“Very true; what difference would it make?” answered M. Goefle. “Perhaps you may not be worth the pains I have been taking this hour past to put you in the way of discovering your family. It is from a professional habit of mind: let us say no more about it; particularly as in all that you have told me there is not a single definite fact to serve as the basis for framing ingenious and learned deductions. Wait, however;—what was done with the money of the man in the mask?”
“My good parents, imagining that it may have been the hire of a kidnapper, or the reward of some other crime, and believing, therefore, that it could not bring me good fortune, hastened to deposit it in the box for the poor in the cathedral of Perugia.”
“But you mentioned that you yourself spoke some language when you were brought there.”

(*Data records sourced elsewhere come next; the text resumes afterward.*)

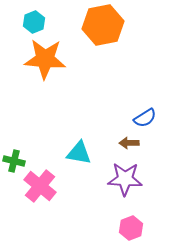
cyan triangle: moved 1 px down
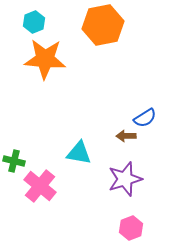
brown arrow: moved 3 px left, 7 px up
purple star: rotated 20 degrees counterclockwise
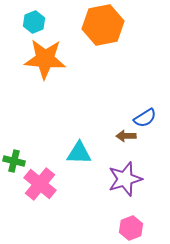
cyan triangle: rotated 8 degrees counterclockwise
pink cross: moved 2 px up
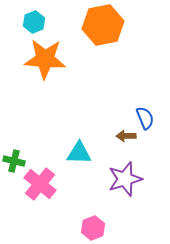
blue semicircle: rotated 80 degrees counterclockwise
pink hexagon: moved 38 px left
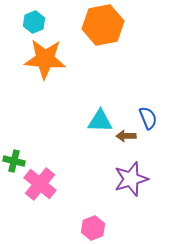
blue semicircle: moved 3 px right
cyan triangle: moved 21 px right, 32 px up
purple star: moved 6 px right
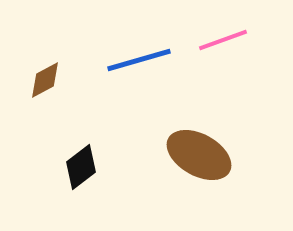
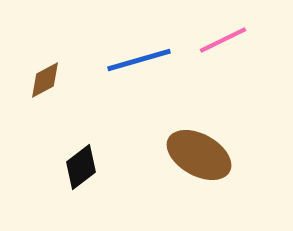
pink line: rotated 6 degrees counterclockwise
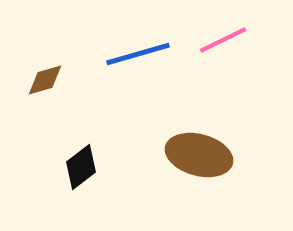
blue line: moved 1 px left, 6 px up
brown diamond: rotated 12 degrees clockwise
brown ellipse: rotated 14 degrees counterclockwise
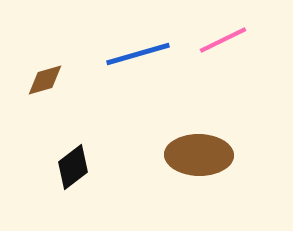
brown ellipse: rotated 14 degrees counterclockwise
black diamond: moved 8 px left
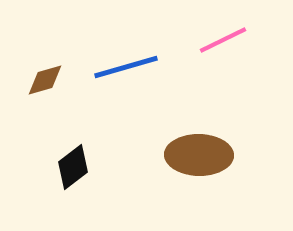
blue line: moved 12 px left, 13 px down
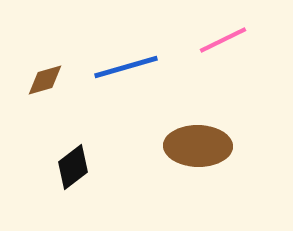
brown ellipse: moved 1 px left, 9 px up
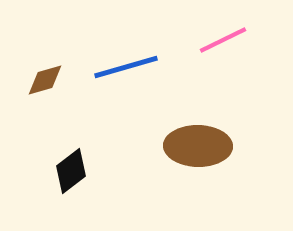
black diamond: moved 2 px left, 4 px down
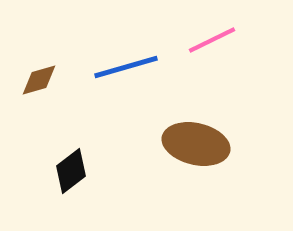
pink line: moved 11 px left
brown diamond: moved 6 px left
brown ellipse: moved 2 px left, 2 px up; rotated 12 degrees clockwise
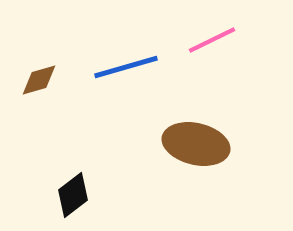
black diamond: moved 2 px right, 24 px down
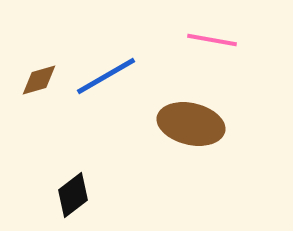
pink line: rotated 36 degrees clockwise
blue line: moved 20 px left, 9 px down; rotated 14 degrees counterclockwise
brown ellipse: moved 5 px left, 20 px up
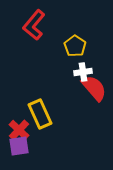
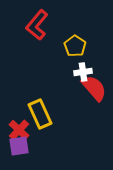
red L-shape: moved 3 px right
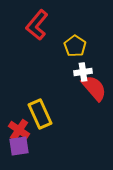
red cross: rotated 10 degrees counterclockwise
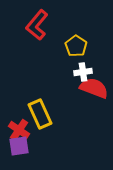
yellow pentagon: moved 1 px right
red semicircle: rotated 28 degrees counterclockwise
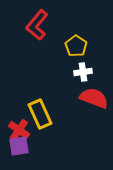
red semicircle: moved 10 px down
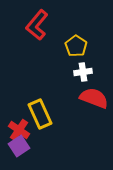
purple square: rotated 25 degrees counterclockwise
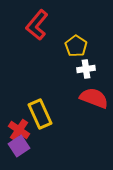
white cross: moved 3 px right, 3 px up
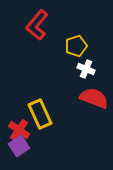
yellow pentagon: rotated 20 degrees clockwise
white cross: rotated 30 degrees clockwise
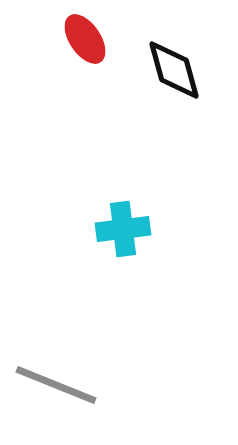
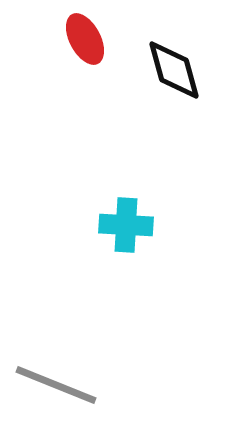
red ellipse: rotated 6 degrees clockwise
cyan cross: moved 3 px right, 4 px up; rotated 10 degrees clockwise
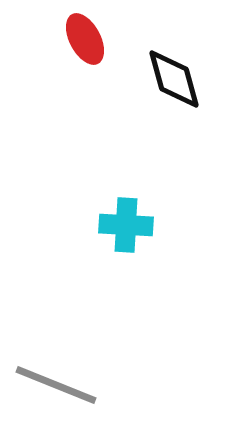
black diamond: moved 9 px down
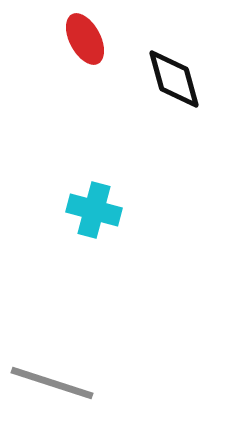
cyan cross: moved 32 px left, 15 px up; rotated 12 degrees clockwise
gray line: moved 4 px left, 2 px up; rotated 4 degrees counterclockwise
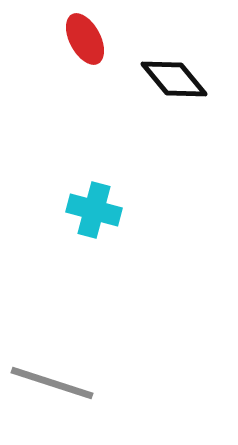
black diamond: rotated 24 degrees counterclockwise
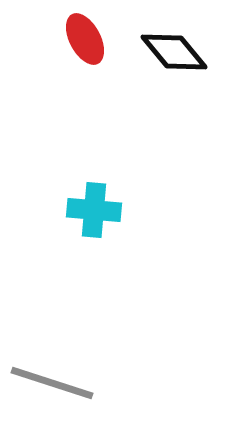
black diamond: moved 27 px up
cyan cross: rotated 10 degrees counterclockwise
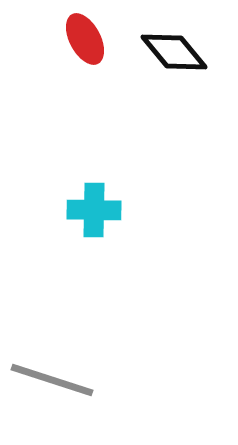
cyan cross: rotated 4 degrees counterclockwise
gray line: moved 3 px up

“Certainly; but I quickly forgot it, as there was no one for me to talk to in it. I only know that a German philologist, who was visiting us next year, tried to unravel the mystery, at which time I had a good deal of trouble to remember a few words of this old language of mine. The linguist said it was a northern dialect, and somewhat like Icelandic; but my black hair seemed in a measure to invalidate that conclusion. The attempt to discover the facts was given up. My adoptive mother wished to make me forget all about any other country or family. You may easily suppose she had little difficulty in accomplishing her object.”
“One question more,” said M. Goefle. “I cannot feel thoroughly interested in a story until I am well possessed of the beginning of it. These recollections, that faded of themselves so naturally, and which your friends tried, moreover, to help you lose—does there remain absolutely nothing of them?”
“There is something, but so vague that I cannot tell whether it is not merely a dream. It is a recollection of a strange, wild country, even grander in its features than this around me.”
“A cold country?”
“That I do not know. Children seldom feel the cold, and I was never very sensitive to it.”
“What else was there in your dream? Sunshine? snow?”
“I don’t know. Tall trees, herds of cows, I think.”